> _必要な対応 1_
顎関節症治療の文章によると、大学病院では主に何を装着しますか。
> _必要な対応 2_
顎関節症治療の文章を、最後の文の後から書き継いでください。

> _文書抜粋_

顎関節症治療
顎が痛い方へ
●顎関節症が治らない患者さんへ
大学病院では主に、マウスピースといって上の歯ないし下の歯に透明な歯型のような物を装着します。ところが、その人に合わないマウスピースを入れられて、治るどころか逆に症状を悪化させてしまうケースが多々みられます。患者さんが「痛くて入れられない」「あまり変化がない」と訴えても、「我慢して入れていてください」と言われてしまいます。未熟な医師が製作したマウスピースの治療結果をもとに、50例・100例集計(統計)してマウスピースはあまり効果がないと結論を出してしまった大学もあります。
私がよく患者さんに話す“意志をもったマウスピース”とは
一般に大学をはじめ多くの先生が、噛む面がまな板みたいな平らなマウスピースを上の歯ないし下の歯に装着します。上下の中間に平らなマウスピースを入れて、悪い噛み合わせを一時的にキャンセルしているだけです。
もちろん、よくなる人はいます。これで治療できた人はハッピーだと思います。当院では意志をもったマウスピース治療を提供することが大切だと考えています。左に顎が片寄っているので中央にもっていくようにとか、下の顎を後ろに引いて噛んでいるのでもっと楽に前で噛めるようにする、それが意志をもったマウスピースなのです。

> _記録データ_
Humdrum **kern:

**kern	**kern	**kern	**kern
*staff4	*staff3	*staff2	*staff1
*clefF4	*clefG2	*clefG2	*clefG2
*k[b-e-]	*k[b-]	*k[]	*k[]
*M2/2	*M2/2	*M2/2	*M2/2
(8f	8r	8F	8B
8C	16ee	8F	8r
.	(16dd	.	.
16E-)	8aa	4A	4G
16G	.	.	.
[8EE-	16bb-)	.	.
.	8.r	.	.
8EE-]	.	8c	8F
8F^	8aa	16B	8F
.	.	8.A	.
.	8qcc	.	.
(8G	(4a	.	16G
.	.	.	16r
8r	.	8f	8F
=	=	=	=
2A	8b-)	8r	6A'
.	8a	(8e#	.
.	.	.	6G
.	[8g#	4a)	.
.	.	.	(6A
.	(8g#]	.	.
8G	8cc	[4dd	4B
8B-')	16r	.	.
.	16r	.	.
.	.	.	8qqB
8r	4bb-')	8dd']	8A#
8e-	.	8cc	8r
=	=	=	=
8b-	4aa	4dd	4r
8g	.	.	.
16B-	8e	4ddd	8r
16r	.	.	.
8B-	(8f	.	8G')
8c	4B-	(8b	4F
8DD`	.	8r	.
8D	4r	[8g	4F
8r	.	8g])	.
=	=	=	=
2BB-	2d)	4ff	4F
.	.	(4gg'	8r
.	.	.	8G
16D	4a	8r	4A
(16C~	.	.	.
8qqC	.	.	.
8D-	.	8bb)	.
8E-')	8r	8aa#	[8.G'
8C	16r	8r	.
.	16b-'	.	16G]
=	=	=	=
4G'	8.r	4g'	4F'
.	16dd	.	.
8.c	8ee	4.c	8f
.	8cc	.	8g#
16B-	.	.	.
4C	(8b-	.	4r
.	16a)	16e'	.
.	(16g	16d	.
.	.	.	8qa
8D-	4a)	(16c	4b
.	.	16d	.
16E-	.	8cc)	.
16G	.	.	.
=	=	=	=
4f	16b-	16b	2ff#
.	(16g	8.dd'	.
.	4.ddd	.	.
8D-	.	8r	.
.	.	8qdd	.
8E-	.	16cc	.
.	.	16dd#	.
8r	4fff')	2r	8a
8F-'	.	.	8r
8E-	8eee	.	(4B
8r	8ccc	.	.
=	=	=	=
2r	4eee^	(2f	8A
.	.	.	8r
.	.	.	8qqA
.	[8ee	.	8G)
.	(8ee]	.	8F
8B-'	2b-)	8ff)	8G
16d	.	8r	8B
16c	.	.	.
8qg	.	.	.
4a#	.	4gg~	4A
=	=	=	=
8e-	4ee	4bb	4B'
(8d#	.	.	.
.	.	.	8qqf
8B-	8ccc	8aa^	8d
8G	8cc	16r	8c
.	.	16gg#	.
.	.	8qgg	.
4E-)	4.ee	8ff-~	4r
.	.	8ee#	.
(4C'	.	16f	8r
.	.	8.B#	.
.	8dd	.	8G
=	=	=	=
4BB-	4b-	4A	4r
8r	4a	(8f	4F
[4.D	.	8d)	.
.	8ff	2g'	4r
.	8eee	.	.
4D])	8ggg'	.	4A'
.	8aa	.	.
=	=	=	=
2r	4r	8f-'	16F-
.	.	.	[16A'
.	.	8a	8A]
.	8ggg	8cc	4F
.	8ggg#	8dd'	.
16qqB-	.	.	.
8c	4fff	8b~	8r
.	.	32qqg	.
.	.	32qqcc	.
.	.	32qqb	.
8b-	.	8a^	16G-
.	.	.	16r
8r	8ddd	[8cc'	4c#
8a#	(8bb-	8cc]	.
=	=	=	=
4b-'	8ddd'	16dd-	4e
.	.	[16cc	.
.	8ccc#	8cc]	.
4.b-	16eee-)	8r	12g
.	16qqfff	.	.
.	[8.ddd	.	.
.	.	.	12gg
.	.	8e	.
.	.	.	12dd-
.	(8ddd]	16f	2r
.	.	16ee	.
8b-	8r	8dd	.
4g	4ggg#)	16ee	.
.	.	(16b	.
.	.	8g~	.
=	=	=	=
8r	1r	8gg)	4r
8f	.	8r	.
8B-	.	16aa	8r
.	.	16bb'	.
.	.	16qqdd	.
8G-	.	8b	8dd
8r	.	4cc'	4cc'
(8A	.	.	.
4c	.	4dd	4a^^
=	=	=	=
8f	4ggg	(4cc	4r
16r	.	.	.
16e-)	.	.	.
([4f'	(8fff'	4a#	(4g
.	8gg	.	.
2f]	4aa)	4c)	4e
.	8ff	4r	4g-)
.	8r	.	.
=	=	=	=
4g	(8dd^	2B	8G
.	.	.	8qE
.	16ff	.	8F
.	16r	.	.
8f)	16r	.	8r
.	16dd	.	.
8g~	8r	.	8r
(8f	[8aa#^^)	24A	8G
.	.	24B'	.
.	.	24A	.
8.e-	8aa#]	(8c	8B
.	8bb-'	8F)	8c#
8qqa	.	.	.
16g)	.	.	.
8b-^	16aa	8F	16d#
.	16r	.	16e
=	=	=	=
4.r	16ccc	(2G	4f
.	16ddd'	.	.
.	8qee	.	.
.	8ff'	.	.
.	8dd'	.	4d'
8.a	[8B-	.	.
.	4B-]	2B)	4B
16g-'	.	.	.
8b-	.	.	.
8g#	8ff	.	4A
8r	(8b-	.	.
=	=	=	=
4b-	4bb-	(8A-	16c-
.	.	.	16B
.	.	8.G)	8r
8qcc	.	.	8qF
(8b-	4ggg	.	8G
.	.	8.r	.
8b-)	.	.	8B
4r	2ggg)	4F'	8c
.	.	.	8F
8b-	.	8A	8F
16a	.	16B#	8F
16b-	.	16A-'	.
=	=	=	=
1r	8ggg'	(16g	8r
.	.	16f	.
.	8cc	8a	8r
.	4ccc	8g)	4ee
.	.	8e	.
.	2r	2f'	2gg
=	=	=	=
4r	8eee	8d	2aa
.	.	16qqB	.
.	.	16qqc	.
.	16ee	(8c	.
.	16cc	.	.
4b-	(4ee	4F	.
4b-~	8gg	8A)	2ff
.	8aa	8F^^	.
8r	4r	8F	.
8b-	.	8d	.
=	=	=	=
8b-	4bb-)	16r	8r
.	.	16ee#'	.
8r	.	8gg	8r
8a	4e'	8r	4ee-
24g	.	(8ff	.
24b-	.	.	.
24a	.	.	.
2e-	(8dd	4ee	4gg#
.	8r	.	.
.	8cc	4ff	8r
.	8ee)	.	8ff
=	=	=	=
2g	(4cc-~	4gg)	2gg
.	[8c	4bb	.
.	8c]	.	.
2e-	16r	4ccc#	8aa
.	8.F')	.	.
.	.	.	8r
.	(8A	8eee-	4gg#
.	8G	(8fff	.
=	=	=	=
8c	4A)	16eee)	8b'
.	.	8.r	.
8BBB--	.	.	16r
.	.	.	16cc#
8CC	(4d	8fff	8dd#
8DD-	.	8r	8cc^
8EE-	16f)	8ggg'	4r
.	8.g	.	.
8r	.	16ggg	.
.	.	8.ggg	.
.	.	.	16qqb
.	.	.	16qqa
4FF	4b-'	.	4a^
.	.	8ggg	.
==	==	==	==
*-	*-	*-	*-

> _課題の解答 1_
上の歯ないし下の歯に装着する、透明な歯型のような物であるマウスピースです。

> _課題の解答 2_
当院のマウスピース(スプリント)とは
人間は、起きている時に噛み合わせているポジションと、睡眠中に噛み合わせしているポジションと、2つのポジションをもっています。
●夜用マウスピース
昼間の食事中や仕事中はせいぜい噛み締めても17kg前後、スポーツや力作業時でも30kg前後で噛んでいます。ところが、睡眠中はなんと100~200kgの力が加わるのです。人気プロゴルファーの石川遼選手のCMでも「歯に200kgの力が加わります」とありますがまさにその通りです。
この力が、特に奥歯にかからないように、噛み締めないようにするのが大切です。そのため、奥歯の噛み締めを防ぐ意志をもったマウスピースを製作しなければなりません。これが成功すれば、起床時の頭痛や日常の首筋の凝り、肩の張りなどかなり改善します。おそらく70~80%の人は嘘みたいに改善します。
●夜用マウスピースの治療の進み方
まず、来院時に簡単に顎関節アンケート(問診表)をご記入いただき、スタッフがお話をお聞きします。院長の診断後、必要ならレントゲン、あるいは顎関節や頚椎の3D(CT)を撮影します。レントゲンや歯型(スタディモデル)を基に診断します。マウスピースが有効と診断したら、直ちに治療にかかります。
まず夜用マウスピースをその方の歯型や噛み合わせの記録より製作します。
製作した夜用マウスピースを就寝時に装着してもらいます。枕もベッドもご自分の慣れたもので結構です。そして朝を迎えてください。大半の人は、そのマウスピースが手放せなくなるはずです。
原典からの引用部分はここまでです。